Brent oil declined to its lowest in five months before a report that may show U.S. stockpiles climbed to the highest level since 1990 and after economic confidence in the euro area fell more than forecast.
Brent futures dropped below $105 a barrel in London for the first time since Dec. 20. In the U.S., prices are heading for the biggest monthly drop in more than three years. American crude inventories rose 800,000 barrels to 383.3 million last week, according to the median estimate of eight analysts in a Bloomberg News survey before the Energy Department report tomorrow. Economic confidence in the euro area fell to its lowest since 2009, a European Commission report today showed.
“Investors are pulling out with increasing problems in the euro zone,” said Thina Margethe Saltvedt, an analyst at Nordea Bank AB in Oslo. “That’s pulling the market lower. The U.S. market seems to be more-than-well-supplied.”
Brent oil for July settlement fell as much as $2.14, or 2 percent, to $104.54 a barrel on the London-based ICE Futures Europe exchange. It was at $104.96 at 1:17 p.m. London time. The European benchmark contract’s premium to West Texas Intermediate narrowed to $15.59 from $15.92 yesterday.
WTI crude for July delivery on the New York Mercantile Exchange was down $1.39, or 1.5 percent, at $89.37. The contract yesterday slid 10 cents to $90.76, the lowest close since May 24. Prices are down 15 percent this month, the biggest drop since December 2008.
Oil in New York has long-term technical support at $89.83 a barrel, according to data compiled by Bloomberg. On the weekly chart, that’s the 50 percent Fibonacci retracement of the drop to $32.40 in December 2008 from an intraday record high of $147.27 in July that year. Buy orders tend to be clustered near chart-support levels.
“Demand out of the U.S. and the euro zone has been very soft,” David Lennox, an analyst at Fat Prophets in Sydney, said in a telephone interview. “For the foreseeable future, barring any supply-side shocks, oil will stay around $90 a barrel. If there’s going to be any movement, it’s not likely to be up.”
U.S. gasoline stockpiles probably fell 250,000 barrels last week, according to the Bloomberg survey before tomorrow’s Energy Department report. Distillate supplies, a category that includes heating oil and diesel, will likely remain unchanged at 119.5 million barrels, the survey shows.
Gasoline Pump Prices
The American Petroleum Institute will release separate inventory data today. The API collects stockpile information on a voluntary basis from operators of refineries, bulk terminals and pipelines. The government requires that reports be filed with the Energy Department for its weekly survey.
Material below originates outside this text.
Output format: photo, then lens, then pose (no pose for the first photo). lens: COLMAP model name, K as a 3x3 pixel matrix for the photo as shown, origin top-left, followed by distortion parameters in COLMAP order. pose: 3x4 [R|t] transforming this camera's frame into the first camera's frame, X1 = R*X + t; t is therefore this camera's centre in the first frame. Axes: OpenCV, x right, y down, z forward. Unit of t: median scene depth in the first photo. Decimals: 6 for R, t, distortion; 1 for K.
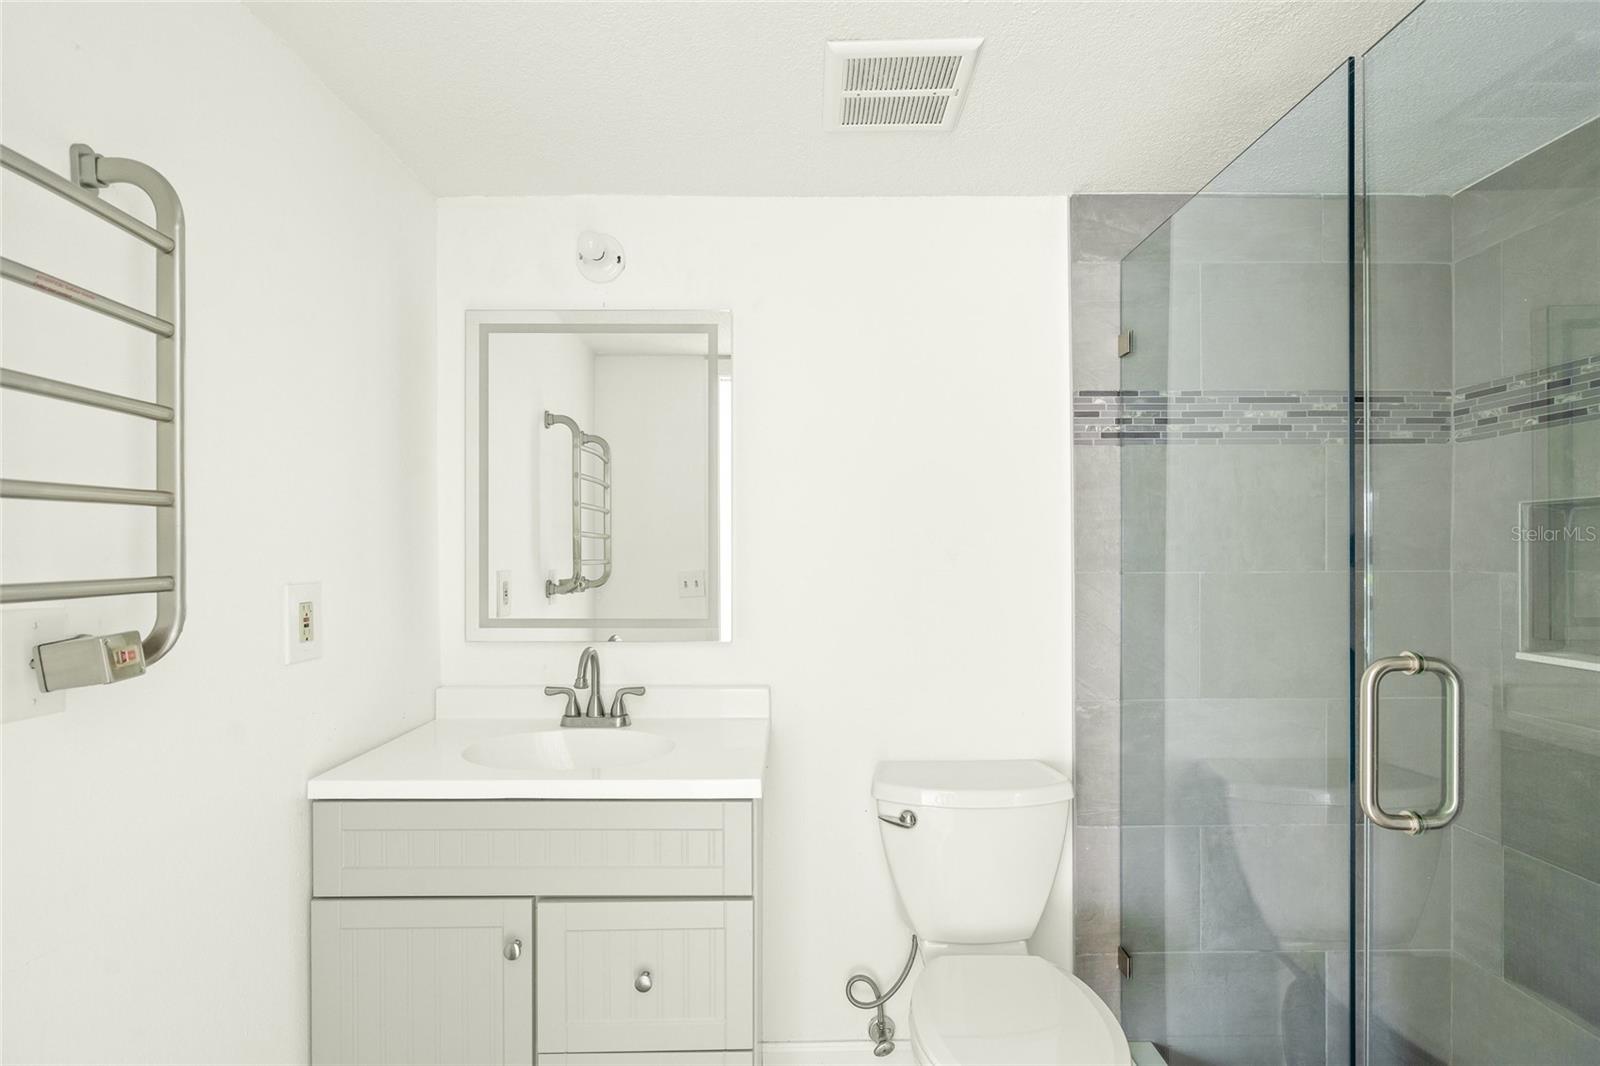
lens RADIAL K [[728.2, 0, 788.0], [0, 728.2, 547.9], [0, 0, 1]] dist [-0.006641, 0.002034]
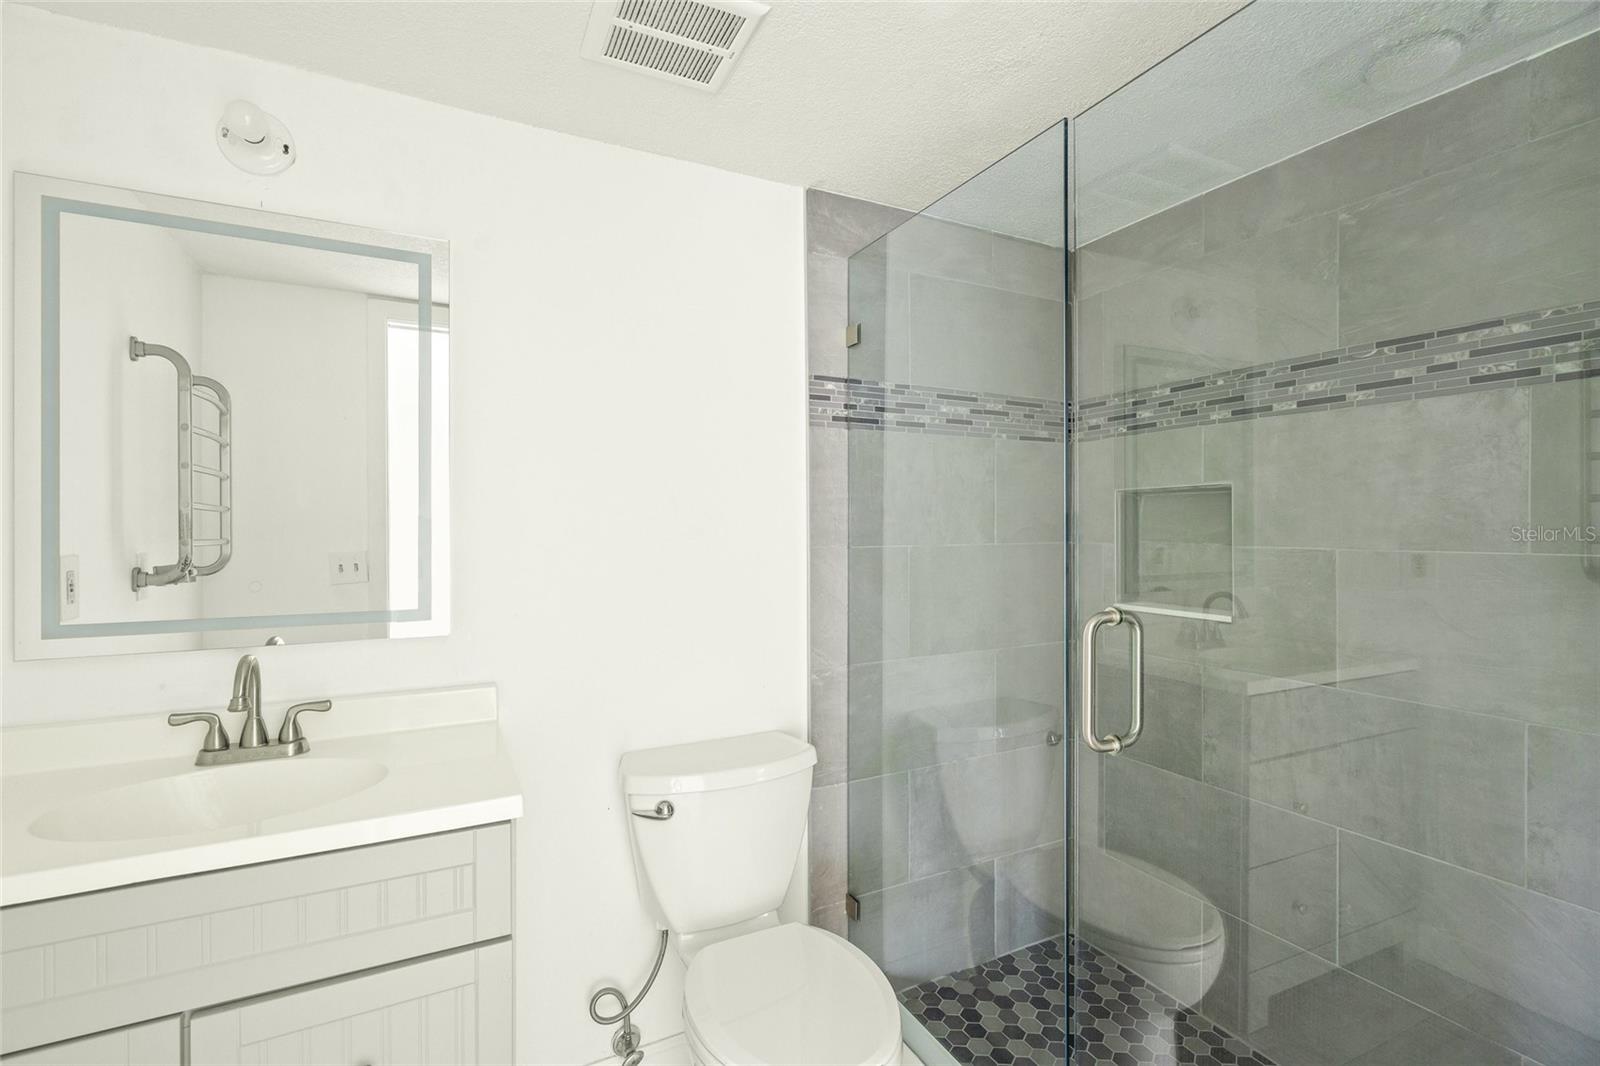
lens RADIAL K [[728.2, 0, 799.7], [0, 728.2, 525.1], [0, 0, 1]] dist [-0.006641, 0.002034]
pose [[0.892067, 0.000945, 0.451902, -0.095062], [-0.000733, 1.000000, -0.000646, 0.002186], [-0.451903, 0.000245, 0.892067, 0.068711]]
U.S. gasoline at the pump fell below year-earlier levels for the sixth straight week, the Energy Department said in a weekly retail report yesterday. The national average price for regular gasoline dropped 4.5 cents to $3.669 a gallon from a week earlier, it said.
BNP Paribas cut its 2012 price forecast for New York crude by $7 to $100 a barrel, and its estimates for Brent by $4 to $115 a barrel, as Europe’s debt crisis worsened, according to an e-mailed report. Prices will still advance in the third quarter because of sanctions against Iran and shrinking spare production capacity in the Organization of Petroleum Exporting Countries, the bank said.
Economic confidence in the euro area declined in May to the lowest since October 2009. An index of executive and consumer sentiment in the 17-nation euro area fell to 90.6 from a revised 92.9 in April, the European Commission in Brussels said today. That’s below the 91.9 forecast by economists, according to the median of 28 estimates in a Bloomberg News survey.